⟨

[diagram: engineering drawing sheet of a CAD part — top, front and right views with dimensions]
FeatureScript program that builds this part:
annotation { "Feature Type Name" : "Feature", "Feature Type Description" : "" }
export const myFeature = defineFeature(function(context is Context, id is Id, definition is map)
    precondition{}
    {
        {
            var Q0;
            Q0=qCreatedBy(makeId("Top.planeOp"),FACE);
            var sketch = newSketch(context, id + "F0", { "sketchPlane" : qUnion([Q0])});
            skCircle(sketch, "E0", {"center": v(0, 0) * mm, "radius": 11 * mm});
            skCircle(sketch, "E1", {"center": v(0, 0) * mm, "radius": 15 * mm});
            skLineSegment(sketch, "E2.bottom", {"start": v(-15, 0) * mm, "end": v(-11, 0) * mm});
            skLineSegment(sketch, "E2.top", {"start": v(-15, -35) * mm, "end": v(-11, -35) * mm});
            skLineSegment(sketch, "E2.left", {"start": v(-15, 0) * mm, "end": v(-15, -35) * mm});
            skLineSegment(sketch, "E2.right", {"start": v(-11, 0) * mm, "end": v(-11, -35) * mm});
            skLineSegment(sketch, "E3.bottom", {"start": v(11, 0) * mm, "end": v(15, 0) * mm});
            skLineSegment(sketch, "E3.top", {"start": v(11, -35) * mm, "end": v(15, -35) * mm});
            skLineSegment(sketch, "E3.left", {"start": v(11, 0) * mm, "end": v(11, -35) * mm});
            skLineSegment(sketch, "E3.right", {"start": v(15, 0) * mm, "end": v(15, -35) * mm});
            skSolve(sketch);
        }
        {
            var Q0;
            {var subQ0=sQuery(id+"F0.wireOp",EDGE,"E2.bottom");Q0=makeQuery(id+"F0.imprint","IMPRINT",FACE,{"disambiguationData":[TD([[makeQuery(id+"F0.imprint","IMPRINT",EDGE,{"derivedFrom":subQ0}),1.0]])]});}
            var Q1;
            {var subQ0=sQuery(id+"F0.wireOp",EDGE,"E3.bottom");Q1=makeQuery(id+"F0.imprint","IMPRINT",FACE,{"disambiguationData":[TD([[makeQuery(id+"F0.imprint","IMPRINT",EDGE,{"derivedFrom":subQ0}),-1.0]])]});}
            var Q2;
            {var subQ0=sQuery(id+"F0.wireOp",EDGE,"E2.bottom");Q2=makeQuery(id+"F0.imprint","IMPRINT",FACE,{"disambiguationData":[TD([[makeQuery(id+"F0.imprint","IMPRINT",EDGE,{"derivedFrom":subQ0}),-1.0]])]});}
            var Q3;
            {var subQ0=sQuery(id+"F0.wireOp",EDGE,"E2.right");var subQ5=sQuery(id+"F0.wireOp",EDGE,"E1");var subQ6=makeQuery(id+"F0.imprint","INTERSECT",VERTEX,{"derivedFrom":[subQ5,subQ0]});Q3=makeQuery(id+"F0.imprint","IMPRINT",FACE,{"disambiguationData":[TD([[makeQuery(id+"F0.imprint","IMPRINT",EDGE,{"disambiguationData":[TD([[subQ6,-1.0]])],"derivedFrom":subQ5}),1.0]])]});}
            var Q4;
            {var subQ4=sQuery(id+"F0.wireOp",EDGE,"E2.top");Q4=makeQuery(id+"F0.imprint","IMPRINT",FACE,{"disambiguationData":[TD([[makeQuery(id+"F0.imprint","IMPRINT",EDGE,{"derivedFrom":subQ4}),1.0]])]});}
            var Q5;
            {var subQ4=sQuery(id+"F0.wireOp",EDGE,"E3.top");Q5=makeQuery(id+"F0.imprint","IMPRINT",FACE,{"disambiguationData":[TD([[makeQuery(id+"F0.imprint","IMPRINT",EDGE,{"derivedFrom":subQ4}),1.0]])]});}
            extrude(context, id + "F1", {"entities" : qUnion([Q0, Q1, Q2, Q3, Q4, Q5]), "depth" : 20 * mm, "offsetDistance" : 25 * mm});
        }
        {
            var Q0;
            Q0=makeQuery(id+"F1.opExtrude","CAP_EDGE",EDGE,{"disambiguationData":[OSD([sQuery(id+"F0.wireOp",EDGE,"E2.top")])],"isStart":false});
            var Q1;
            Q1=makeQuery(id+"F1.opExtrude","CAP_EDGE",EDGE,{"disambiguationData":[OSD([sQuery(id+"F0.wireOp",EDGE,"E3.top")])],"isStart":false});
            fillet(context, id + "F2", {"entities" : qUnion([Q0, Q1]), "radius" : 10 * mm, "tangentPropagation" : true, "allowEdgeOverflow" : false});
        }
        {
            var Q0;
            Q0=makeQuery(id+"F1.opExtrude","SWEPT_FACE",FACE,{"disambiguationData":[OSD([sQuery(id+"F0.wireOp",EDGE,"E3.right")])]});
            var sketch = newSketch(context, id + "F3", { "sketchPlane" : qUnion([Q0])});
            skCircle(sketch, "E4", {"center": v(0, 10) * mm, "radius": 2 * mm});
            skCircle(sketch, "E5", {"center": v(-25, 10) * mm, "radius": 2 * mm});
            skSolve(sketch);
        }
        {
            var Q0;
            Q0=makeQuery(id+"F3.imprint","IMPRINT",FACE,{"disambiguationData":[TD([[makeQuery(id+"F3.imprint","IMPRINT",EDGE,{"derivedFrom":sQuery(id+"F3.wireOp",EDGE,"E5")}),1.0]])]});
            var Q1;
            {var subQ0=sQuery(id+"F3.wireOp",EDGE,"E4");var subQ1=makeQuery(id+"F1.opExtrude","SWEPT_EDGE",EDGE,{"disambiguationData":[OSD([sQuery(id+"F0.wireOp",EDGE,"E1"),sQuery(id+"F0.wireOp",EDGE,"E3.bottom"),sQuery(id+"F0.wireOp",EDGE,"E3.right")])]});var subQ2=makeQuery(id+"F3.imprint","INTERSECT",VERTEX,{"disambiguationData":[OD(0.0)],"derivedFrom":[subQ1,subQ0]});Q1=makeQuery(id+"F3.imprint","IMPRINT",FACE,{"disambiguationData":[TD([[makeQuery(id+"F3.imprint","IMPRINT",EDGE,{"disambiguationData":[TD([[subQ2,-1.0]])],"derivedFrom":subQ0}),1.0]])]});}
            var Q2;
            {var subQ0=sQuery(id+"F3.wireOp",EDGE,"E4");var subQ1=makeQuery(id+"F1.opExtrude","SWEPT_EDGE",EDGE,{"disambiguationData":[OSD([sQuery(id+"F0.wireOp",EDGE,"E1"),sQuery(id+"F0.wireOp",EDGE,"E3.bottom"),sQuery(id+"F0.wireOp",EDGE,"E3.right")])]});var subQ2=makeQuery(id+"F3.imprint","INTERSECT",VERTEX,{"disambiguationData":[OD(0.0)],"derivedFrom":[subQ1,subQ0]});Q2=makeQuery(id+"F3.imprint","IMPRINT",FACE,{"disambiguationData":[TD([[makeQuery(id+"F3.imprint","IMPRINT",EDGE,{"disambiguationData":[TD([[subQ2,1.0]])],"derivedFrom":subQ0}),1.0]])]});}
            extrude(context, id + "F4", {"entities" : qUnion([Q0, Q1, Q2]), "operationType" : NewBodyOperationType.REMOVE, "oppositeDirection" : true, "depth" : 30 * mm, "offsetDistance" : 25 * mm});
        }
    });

⟩

OBJECTIVE: From the data above, copy out in full each line in which the string "skCircle" appears.

SOLUTION TO THE EXERCISE:
            skCircle(sketch, "E0", {"center": v(0, 0) * mm, "radius": 11 * mm});
            skCircle(sketch, "E1", {"center": v(0, 0) * mm, "radius": 15 * mm});
            skCircle(sketch, "E4", {"center": v(0, 10) * mm, "radius": 2 * mm});
            skCircle(sketch, "E5", {"center": v(-25, 10) * mm, "radius": 2 * mm});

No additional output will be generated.